## TASKS TO CARRY OUT
1. List every node name that appears in the grid setup guide.
2. Extend the grid setup guide with new material that follows its final note.

## PAGE EXCERPT
§ §
Think of the grid, also referred to as a cluster or a "supercomputer" on large scales, as a community of well-organized citizens. Each citizen (node) has its role to play in the cluster society. When you log onto the cluster, the login nodes greet you. Their names are login and login2, and are accessed with ssh @login.clsp.jhu.edu . Their job is to welcome you to the grid and so some SCPing for files. That is all, everything else is above their paygrade. Now there are the compute nodes. They are the real heavy lifters, the real workers! They are identified by a letter and a number, such as b01 and c12. To see a full list of the nodes, run qconf -sel. These nodes are where you do all your file editing and debugging. They are accessed by first logging onto the grid and then running ssh like ssh b10. Working only on the compute nodes frees up the login node resources to welcome others to the grid.

It's easy to forget to immediately move to a compute node, so a modified ssh script can be used to access a compute node directly. From your local machine, run

ssh [email protected] -t ssh b10

This accesses the grid through the login node and then immediately ssh's onto a compute node.

Set up Anaconda

The grid has Python 3 but in order to make setting up our own environments easier, we will install the package manager Anaconda. Or, more specifically, Miniconda, which is just a lightweight version of Anaconda (doesn't come with all the packages installed).

Log on to the grid and run the following in your home directory:

wget https://repo.anaconda.com/miniconda/Miniconda3-latest-Linux-x86_64.sh
chmod u+x Miniconda3-latest-Linux-x86_64.sh
./Miniconda3-latest-Linux-x86_64.sh

This downloads the Miniconda installation file and begins the installation process. I recommend installing it in your home directory, but you could also put it in the folder you created on a compute node.

After installation is over, run source ~/.bashrc to update your PATH.

To set up an environment for this project, go to the Minerva project root directory and run:

conda env create --file environment.yml
conda activate onboarding

Note: You can add conda activate onboarding to the end of your ~/.bashrc to make this environment load upon login.
§ §
## AVAILABLE DATA

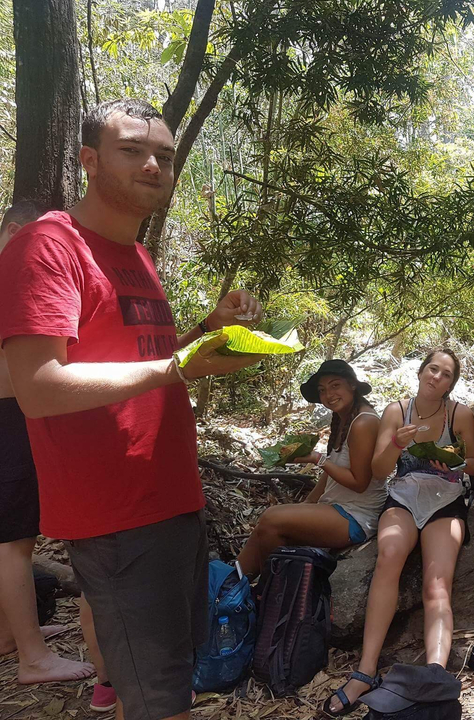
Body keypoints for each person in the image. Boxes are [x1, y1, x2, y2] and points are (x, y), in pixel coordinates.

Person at [0, 99, 264, 720]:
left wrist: (208, 332)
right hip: (115, 514)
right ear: (90, 160)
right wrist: (176, 367)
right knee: (158, 700)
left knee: (161, 686)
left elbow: (143, 360)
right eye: (133, 150)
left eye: (165, 157)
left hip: (171, 495)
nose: (153, 165)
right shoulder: (48, 247)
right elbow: (38, 386)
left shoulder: (137, 257)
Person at [324, 349, 474, 716]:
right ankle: (365, 670)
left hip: (446, 498)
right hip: (404, 495)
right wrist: (396, 443)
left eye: (445, 374)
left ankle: (435, 675)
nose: (436, 377)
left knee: (437, 582)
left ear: (451, 383)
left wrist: (454, 459)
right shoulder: (397, 411)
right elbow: (379, 470)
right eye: (432, 369)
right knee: (390, 557)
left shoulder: (459, 414)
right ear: (421, 371)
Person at [0, 201, 95, 686]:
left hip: (14, 416)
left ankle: (11, 634)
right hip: (9, 417)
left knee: (13, 538)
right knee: (13, 545)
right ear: (16, 231)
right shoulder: (10, 279)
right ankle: (33, 658)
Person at [238, 359, 384, 577]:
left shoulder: (364, 422)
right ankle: (230, 587)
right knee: (263, 530)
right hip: (337, 507)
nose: (329, 394)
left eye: (335, 386)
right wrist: (307, 504)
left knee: (271, 518)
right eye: (322, 390)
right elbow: (332, 472)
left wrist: (318, 459)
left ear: (352, 385)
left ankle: (272, 591)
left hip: (358, 516)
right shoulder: (343, 418)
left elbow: (360, 483)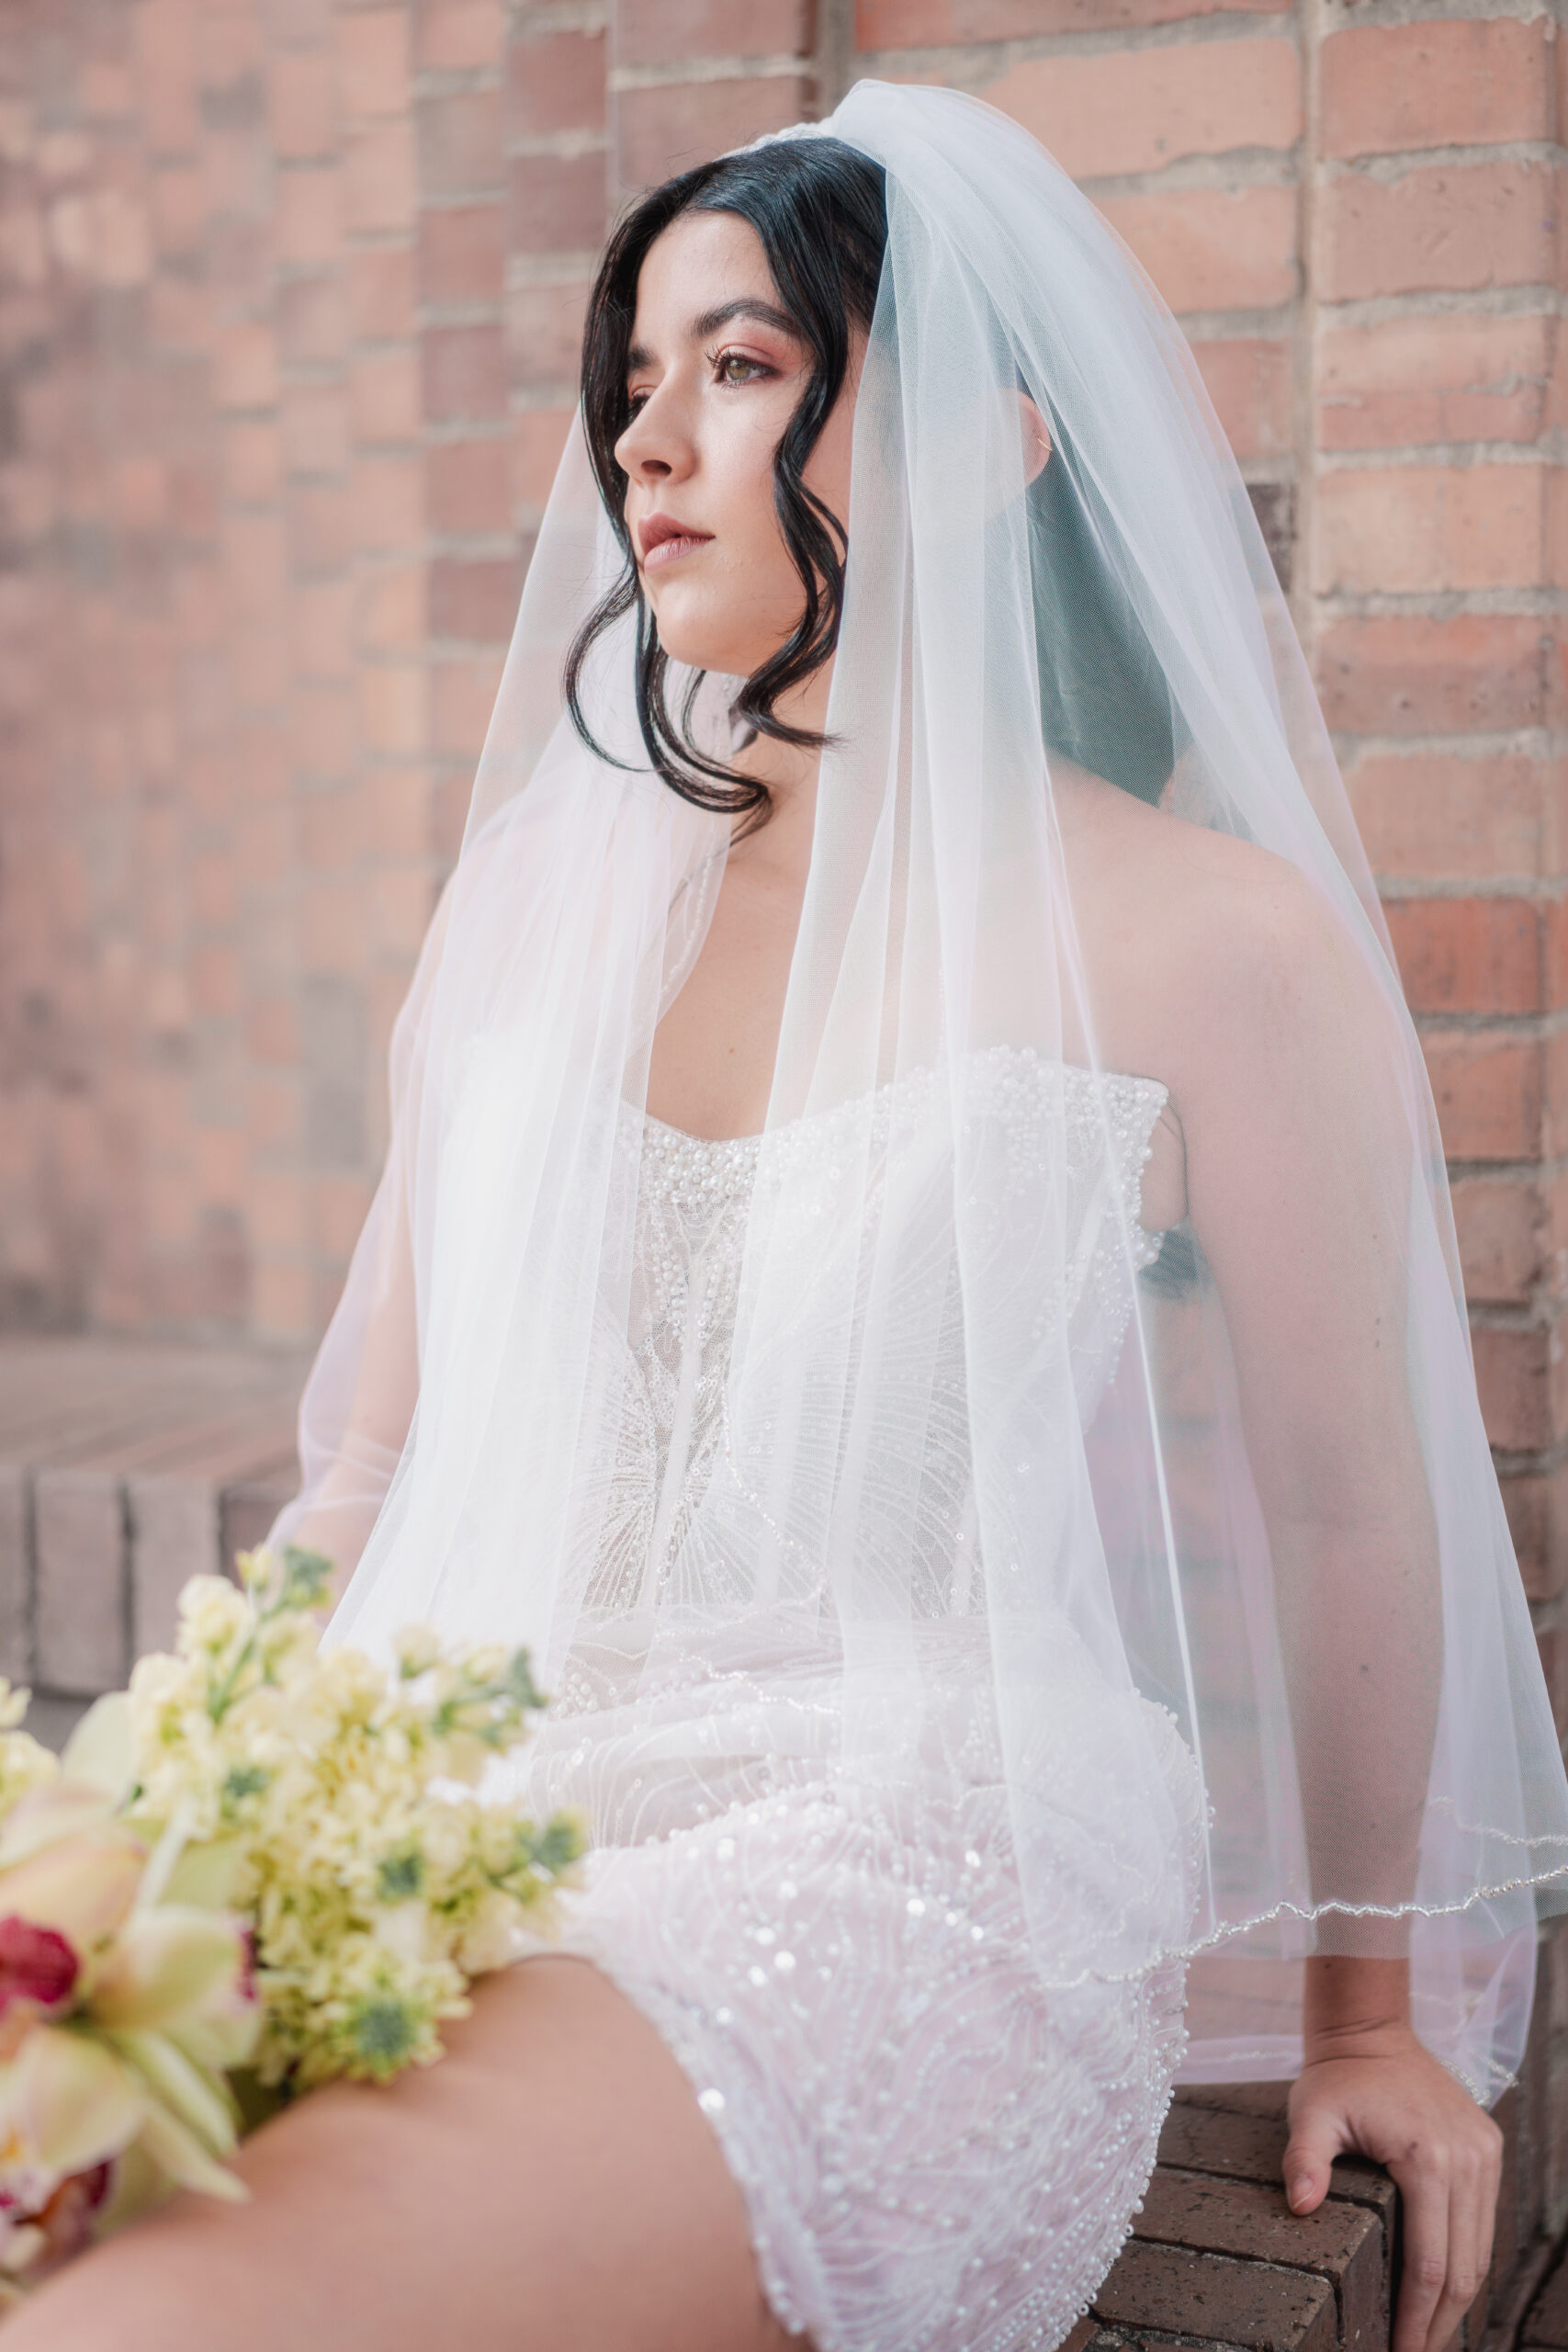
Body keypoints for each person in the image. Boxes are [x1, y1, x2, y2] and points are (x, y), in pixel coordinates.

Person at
§ §
## ANSWERS FOR EACH ITEM
1. login, login2, b01, c12, b10

2.
Clone this repo (if you haven't already)

You will have to re-clone the repo if you already cloned using HTTPS and would like to use SSH.

  1. Pick a pretty node name that you like (list node names with ls /export/. I'm on /export/fs04/a13) and create a folder with your name in /export/ . The /home directory is small so do not store large datasets or repos there, or it could impact other users.
  2. Clone this repo with git clone [email protected]:AADeLucia/CLSP-grid-onboarding.git

1. Fill in the code

Remember from above, edit on a compute node!

analyze_tweet_urls.py has the starter code. The task is to complete the script so that it does the following:

Loops through the input files, counts the unique URLs, and saves the counts in the output directory in an easily parsible format (one output file per input file)

As I've been messing with tweets I created a small package (littlebird) for the processes I do over and over again (like iterating over GZIP'd Twitter files). It is already installed in the onboarding environment. An example of how to use littlebird is in token_count_features.py. I highly recommend looking at this script for a guide on how to do this exercise and how to use littlebird.

2. Submit the job to run

Okay your script is done, now we want to run it! There are about 86K Twitter files so we need to be smart about this or it will take 5ever. Luckily, we already wrote our script to take in a list of files, so the plan is to use a "job array" to submit multiple small jobs as part of one big job. A starter script that you need to fill in is batch_count_urls.sh.

  1. Edit batch_count_urls.sh to work with your script. I suggest starting with -t 1-2 to make sure your script works.
  2. Submit the job with qsub batch_count_urls.sh
  3. Check the progress of your job by looking at your log file or qstat -u

If your job status is Eqw this means there was an error in the job submission. To read the errors run qstat -j .

Note: when working with a job array, each job gets submitted to run with the most recent version of your code so be careful about editing your code while waiting for it to end.

3. Aggregate the counts

Create a method to aggregate the counts (in analyze_tweet_urls.py) that:

  • Loops over all the files in a given directory
  • Adds up the counts for the unique URLs
  • Saves the output (either a pickle dump or to a tab-separated (TSV) file)
  • Can be called with a command-line flag (e.g. --aggregate)

4. Make a pretty visualization

You have your results, yay! Now I want you to do something pretty with it. Make a word cloud, do a basic plot, whatever you want! This part is mostly to teach you how to use a jupyter notebook on the grid.

  1. Edit the paths in forward_notebook.sh to match your desired directory (home or where your files are). Also, change the PORT variable to a unique number (preferably above 5000).
  2. From the login node (NOT a compute node like b10. To get from a compute node to login run exit) run ~/.forward_notebook.sh to start the Jupyter Notebook. This job will stay running, so you only have to run this script again if something goes wrong.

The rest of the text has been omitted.